**TASK INSTRUCTIONS**
Omit all pictures, then retype the data exactly as given.

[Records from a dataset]
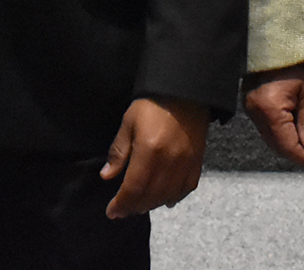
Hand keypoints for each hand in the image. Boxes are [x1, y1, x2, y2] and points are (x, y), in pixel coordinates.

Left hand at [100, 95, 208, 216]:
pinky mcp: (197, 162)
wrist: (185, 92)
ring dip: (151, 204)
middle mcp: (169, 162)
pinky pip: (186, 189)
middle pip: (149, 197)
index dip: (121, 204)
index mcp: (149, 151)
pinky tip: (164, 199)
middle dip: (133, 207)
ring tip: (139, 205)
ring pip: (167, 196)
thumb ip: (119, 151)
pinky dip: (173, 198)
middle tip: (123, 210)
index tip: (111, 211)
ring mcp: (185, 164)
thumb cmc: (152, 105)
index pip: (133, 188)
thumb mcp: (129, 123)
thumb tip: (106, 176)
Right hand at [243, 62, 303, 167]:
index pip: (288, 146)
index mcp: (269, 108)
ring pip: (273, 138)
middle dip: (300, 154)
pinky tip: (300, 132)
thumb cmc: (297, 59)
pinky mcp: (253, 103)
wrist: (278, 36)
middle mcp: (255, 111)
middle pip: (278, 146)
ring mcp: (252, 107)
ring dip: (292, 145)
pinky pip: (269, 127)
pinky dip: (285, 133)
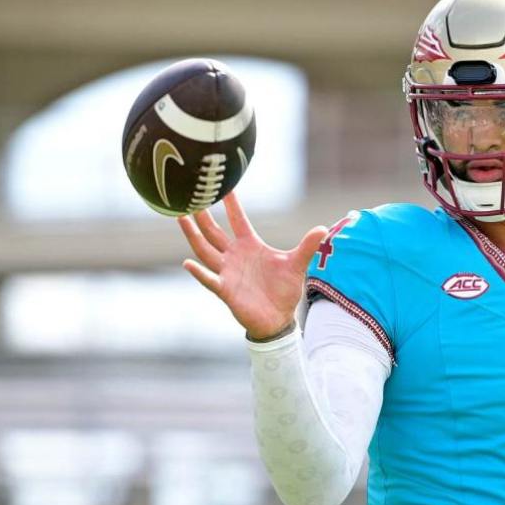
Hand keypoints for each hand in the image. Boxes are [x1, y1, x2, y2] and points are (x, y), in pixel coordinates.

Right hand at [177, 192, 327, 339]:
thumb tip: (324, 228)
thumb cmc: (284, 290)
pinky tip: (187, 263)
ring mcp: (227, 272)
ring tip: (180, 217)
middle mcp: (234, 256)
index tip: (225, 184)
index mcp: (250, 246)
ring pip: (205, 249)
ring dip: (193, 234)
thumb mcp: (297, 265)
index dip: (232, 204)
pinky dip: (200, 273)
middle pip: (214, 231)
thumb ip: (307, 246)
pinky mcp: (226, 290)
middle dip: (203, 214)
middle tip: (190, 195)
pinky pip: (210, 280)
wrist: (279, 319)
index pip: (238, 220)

**YOUR RESPONSE**
Hand keypoints for each hand in the image. Boxes are [x1, y1, x2, y2] and points are (x, y), in pixel coordinates.

Left hand at [100, 95, 208, 216]:
pinky mcp: (197, 162)
wrist: (185, 92)
ring dip: (151, 204)
middle mcp: (169, 162)
pinky pip: (186, 189)
middle pip: (149, 197)
index dip: (121, 204)
index mcp: (149, 151)
pinky tip: (164, 199)
middle dip: (133, 207)
ring tip: (139, 205)
ring pip: (167, 196)
thumb ip: (119, 151)
pinky dip: (173, 198)
middle tip: (123, 210)
index tip: (111, 211)
ring mcp: (185, 164)
thumb cmc: (152, 105)
index pip: (133, 188)
thumb mcp: (129, 123)
thumb tip: (106, 176)
Right hand at [243, 62, 303, 167]:
index pip: (288, 146)
index mcp: (269, 108)
ring pip: (273, 138)
middle dip: (300, 154)
pinky tip: (300, 132)
thumb cmc: (297, 59)
pinky mcp: (253, 103)
wrist: (278, 36)
middle mcp: (255, 111)
middle pip: (278, 146)
ring mcp: (252, 107)
ring dip: (292, 145)
pinky pip: (269, 127)
pinky dip: (285, 133)
Hand keypoints for each hand in the image. Boxes are [x1, y1, x2, y2] and points are (x, y), in pixel coordinates.

Right hand at [177, 192, 327, 339]:
thumb tip: (324, 228)
thumb cmc: (284, 290)
pinky tip: (187, 263)
ring mcp: (227, 272)
ring tip: (180, 217)
middle mcp: (234, 256)
index tip: (225, 184)
index mcp: (250, 246)
ring pip: (205, 249)
ring dip: (193, 234)
thumb mcp: (297, 265)
index dip: (232, 204)
pinky dip: (200, 273)
middle pip: (214, 231)
thumb ip: (307, 246)
pinky mcp: (226, 290)
middle dip: (203, 214)
middle tip: (190, 195)
pinky pip: (210, 280)
wrist: (279, 319)
index pip: (238, 220)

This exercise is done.